Calvino a, de son côté, donné une forme narrative à cette écoute du cosmos dans le recueil de nouvelles Cosmicomics (Calvino, 1968), traduction française de Jean Thibaudeau de Le cosmicomiche (Calvino, 1965). On y voit des protagonistes projetés dans l’espace à la vitesse des astres. L’auteur y médite la place du cosmos dans la littérature et la possibilité d’une véritable cosmogonie romanesque, où l’être pourrait évoluer librement.

« Le cosmos est le lieu de la métamorphose infinie : le rôle de l’écrivain est, selon Italo Calvino, de s’accorder à cette infinie variété de l’être. L’œuvre littéraire définit un monde sans confins ni limites précises, un lieu de recherche continu, un lieu où, tout comme dans l’univers physique, rien n’est établi une fois pour toutes de manière stable et rigide, mais se révèle comme un système ouvert en mouvement perpétuel.  Dans cet horizon, la métaphore, le signe, la mémoire, l’image, le miroir jouent un rôle central […] dans l’esthétique d’Italo Calvino. » (Di Benedetto, 2016, p. 12)

Ce mouvement perpétuel constitue le support d’une écriture gouvernée par une vision singulière. Pour Calvino, le romancier est celui qui sait « penser par images », c’est-à-dire s’élever contre la fixité d’une pensée déjà faite. Son travail, qui vise à faire advenir un monde, s’adosse à une réflexion introspective et, souvent, à une image initiale — une vision — qui organise le récit (Di Benedetto, 2016).

« La vision nette les yeux fermés, le pouvoir de faire jaillir couleurs et formes d’un alignement de lettres noires sur une page blanche, l’aptitude à penser par images. » (Calvino, cité dans Di Benedetto, 2016, p. 13)

De la même manière, Mohammed Dib soutient que le récit jaillit d’une figure amorphe, obscure et décomposée avant de se recomposer selon les exigences des formes signifiantes. Et la figure se fait alors signe :

« Le signe nous est venu avant la parole et, aujourd’hui encore, il s’affirme comme garant de notre mémoire ancestrale tout en n’en finissant pas de rester le vecteur de la perception du cosmos et de sa symbolisation - que l’homme, pour sa survie, doit continuer à savoir entendre […] Signes, signes moins à lire qu’à ouïr, l’oreille qui vous perçoit est notre œil au cœur. Il est des atavismes qui font le style, et ce style fait le sujet. » (Dib, 1998, pp. 39-41)

La figure dont il est question dans le propos de Dib peut être assimilée à la notion d’image développée par Calvino dans la mesure où les deux notions sont des manifestations d’une même force obscure. Maddalena Di Benedetto le précise ainsi :

« À la base du principe de l’écriture, il y a pour Italo Calvino le monde des images, à partir d’une figure qui, au départ, est vague et obscure, comme celle d’un rêve qui se déploie, par la suite, selon un sens logique. C’est ainsi que naît une histoire. » (Di Benedetto, 2016, p. 12)

_____

## CONSIGNE DONNÉE 1
Redonnez le segment du passage sur Calvino et Dib qui commence par « Ce mouvement perpétuel » et se poursuit jusqu'à « 2016, p. 13) », en y remplaçant « penser par images » par « réfléchir en images ».

## DONNÉES FOURNIES
_____

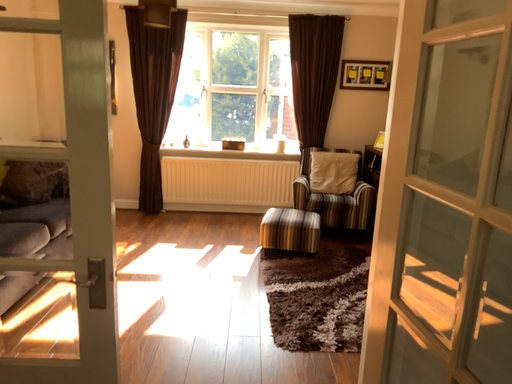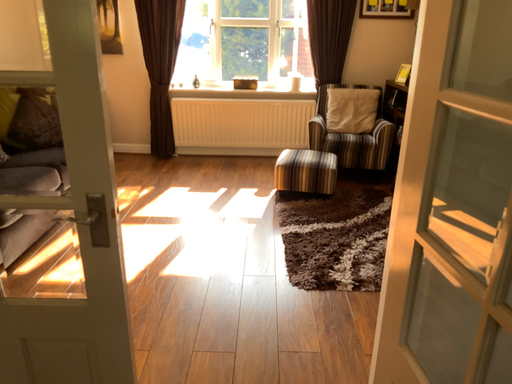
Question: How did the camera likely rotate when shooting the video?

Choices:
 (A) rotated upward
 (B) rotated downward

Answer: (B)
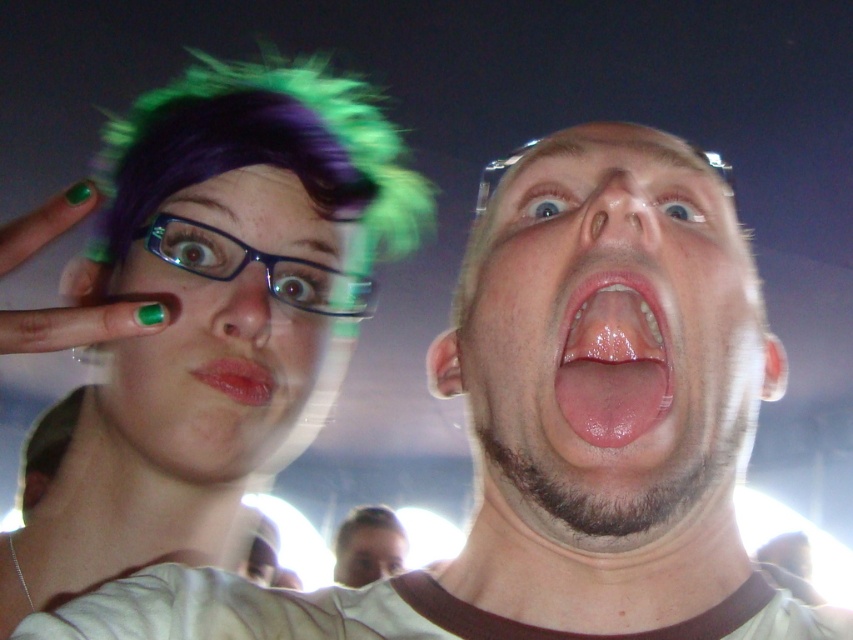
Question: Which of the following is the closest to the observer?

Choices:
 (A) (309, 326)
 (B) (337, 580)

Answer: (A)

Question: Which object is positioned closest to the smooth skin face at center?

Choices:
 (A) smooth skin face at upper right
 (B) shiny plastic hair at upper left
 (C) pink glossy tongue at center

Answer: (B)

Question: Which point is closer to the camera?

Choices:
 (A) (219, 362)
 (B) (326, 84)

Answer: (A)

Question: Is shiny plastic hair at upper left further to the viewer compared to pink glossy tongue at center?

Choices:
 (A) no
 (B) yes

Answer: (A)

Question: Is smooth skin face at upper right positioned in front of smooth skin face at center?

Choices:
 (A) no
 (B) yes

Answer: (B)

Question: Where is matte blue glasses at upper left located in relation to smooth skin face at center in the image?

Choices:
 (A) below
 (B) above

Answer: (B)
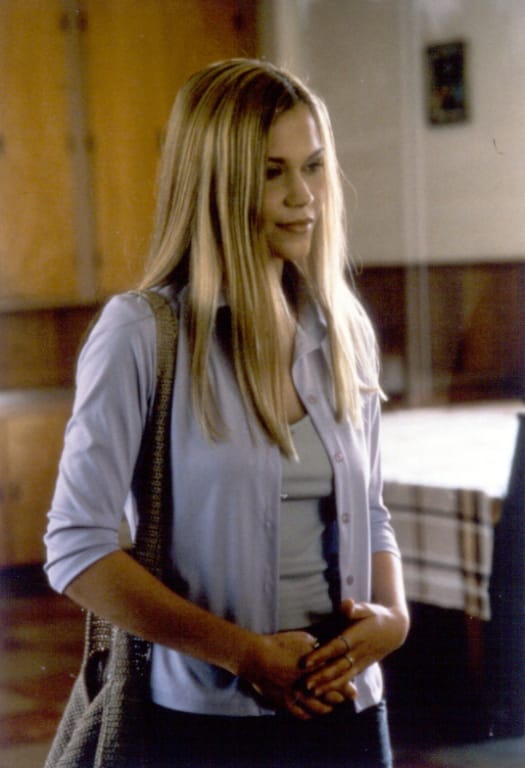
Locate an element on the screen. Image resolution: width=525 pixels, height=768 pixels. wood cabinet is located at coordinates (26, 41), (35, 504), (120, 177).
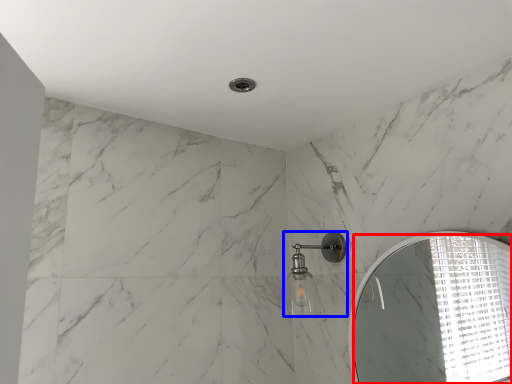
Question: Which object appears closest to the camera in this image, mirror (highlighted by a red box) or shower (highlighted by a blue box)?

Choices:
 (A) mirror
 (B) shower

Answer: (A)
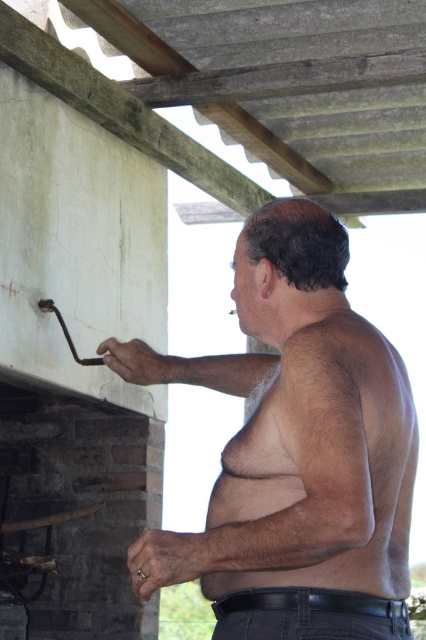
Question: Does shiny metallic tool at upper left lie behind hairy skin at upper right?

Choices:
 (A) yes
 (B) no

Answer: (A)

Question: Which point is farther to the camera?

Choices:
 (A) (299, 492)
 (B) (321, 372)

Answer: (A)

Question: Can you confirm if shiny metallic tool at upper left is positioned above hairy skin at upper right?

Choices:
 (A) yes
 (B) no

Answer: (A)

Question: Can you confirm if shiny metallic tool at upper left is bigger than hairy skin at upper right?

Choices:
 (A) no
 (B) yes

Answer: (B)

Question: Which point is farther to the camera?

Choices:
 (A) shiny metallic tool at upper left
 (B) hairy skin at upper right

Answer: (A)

_____

## CONSIGNE DONNÉE 2
Rassemblez toutes les lignes des enregistrements où figure le mot « positioned ».

## RÉPONSE COMPLÈTE 1
Ce mouvement perpétuel constitue le support d’une écriture gouvernée par une vision singulière. Pour Calvino, le romancier est celui qui sait « réfléchir en images », c’est-à-dire s’élever contre la fixité d’une pensée déjà faite. Son travail, qui vise à faire advenir un monde, s’adosse à une réflexion introspective et, souvent, à une image initiale — une vision — qui organise le récit (Di Benedetto, 2016).

« La vision nette les yeux fermés, le pouvoir de faire jaillir couleurs et formes d’un alignement de lettres noires sur une page blanche, l’aptitude à réfléchir en images. » (Calvino, cité dans Di Benedetto, 2016, p. 13)

## RÉPONSE COMPLÈTE 2
Question: Which object is positioned closest to the smooth skin face at center?
Question: Is smooth skin face at upper right positioned in front of smooth skin face at center?
Question: Can you confirm if shiny metallic tool at upper left is positioned above hairy skin at upper right?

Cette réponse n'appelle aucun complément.